Ich für meinen Teil scheine ein gewisses Maß an beständig vor sich hin schwelender Antipathie auf mich gezogen zu haben, weil ich nicht mit der erforderlichen Begeisterung der Aufgabe nachging, die Anlage in die Clubs rein- und wieder rauszuwuchten. Wenn wir mit dem Wagen bei einem Laden ankamen, wurde es irgendwie von jedem erwartet, beim Aussteigen etwas vom Equipment mitzunehmen. Ich für meinen Teil hatte es aber jedes Mal so eilig, vor einen Spiegel zu kommen, damit ich meine Frisur richten konnte, dass ich aus Versehen vergaß, mir einen Verstärker oder eine Lautsprecherbox zu schnappen.
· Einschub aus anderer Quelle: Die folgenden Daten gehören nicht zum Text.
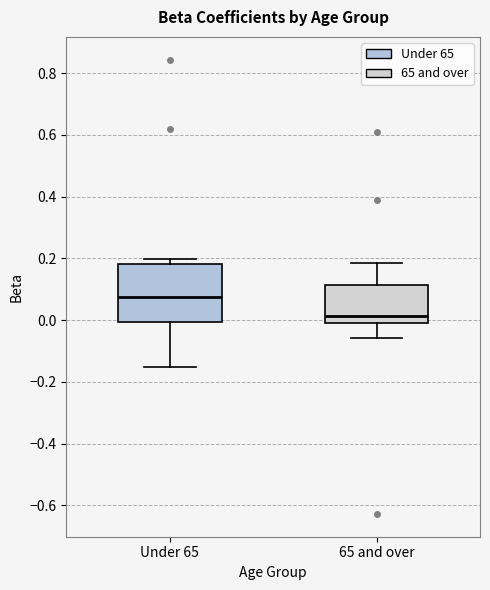

Reading left to right, transcribe this box plot: for each box, give where its median line is, the range the box spans, and where its two whiskers end, as read against the y-axis. The values are not printed on the chart, so give them approximately, as read against the axis.

Under 65: median 0.08, box 0.00 to 0.18, whiskers -0.16 to 0.20
65 and over: median 0.02, box 0.00 to 0.12, whiskers -0.06 to 0.18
Heute muss ich zu meiner Verteidigung sagen, dass diese Art von Verhalten keineswegs untypisch ist für einen Sänger. Sänger argumentieren damit, dass sie kaum mehr benötigen als ihr Mikrofon und einen Mikroständer, um ihrer Tätigkeit nachzugehen, und kämen in den seltensten Fällen auf die Idee, dass sie auf die Welt gekommen sind, um eine Orgel zu schleppen, die ihnen nicht gehört. Mein also vollkommen nachvollziehbares Verhalten in dieser Hinsicht scheint alle anderen Mitglieder von Steampacket auf die Palme gebracht zu haben, ganz besonders Brian Auger.
Auger war sowieso fast permanent genervt, weil er sich um sämtliche Bandangelegenheiten zu kümmern hatte – einschließlich des Fahrerjobs. Es gab zwei Kleinlaster, einen für die Anlage und einen für die Musiker, aber nur Auger und der Roadie hatten einen Führerschein, also musste Auger für die Band auch noch den Chauffeur spielen. Er lebte im Westen Londons in Richmond, und wenn wir einen Gig hatten, hatte er durch die ganze Stadt nach Vauxhall in Südlondon zu fahren und Julie abzuholen, dann über den Fluss nach Norden, um Long John mitzunehmen, und dann weiter nach Archway, wo ich wohnte. Und spät in der Nacht, vielleicht auch schon schwer angeschlagen vom Gig und der langen Heimreise aus, sagen wir mal, Stockport, hatte er die gesamte Großstadtrundfahrt in umgekehrter Reihenfolge erneut vor sich. Das verlängerte seinen Arbeitstag wahrscheinlich um gut eineinhalb Stunden. Auger war außerdem dafür verantwortlich, die Gage von den Clubbetreibern einzutreiben und dafür zu sorgen, dass jeder seinen Anteil erhielt. Im Grunde fungierte er also als Organist plus Chauffeur plus Tourmanager.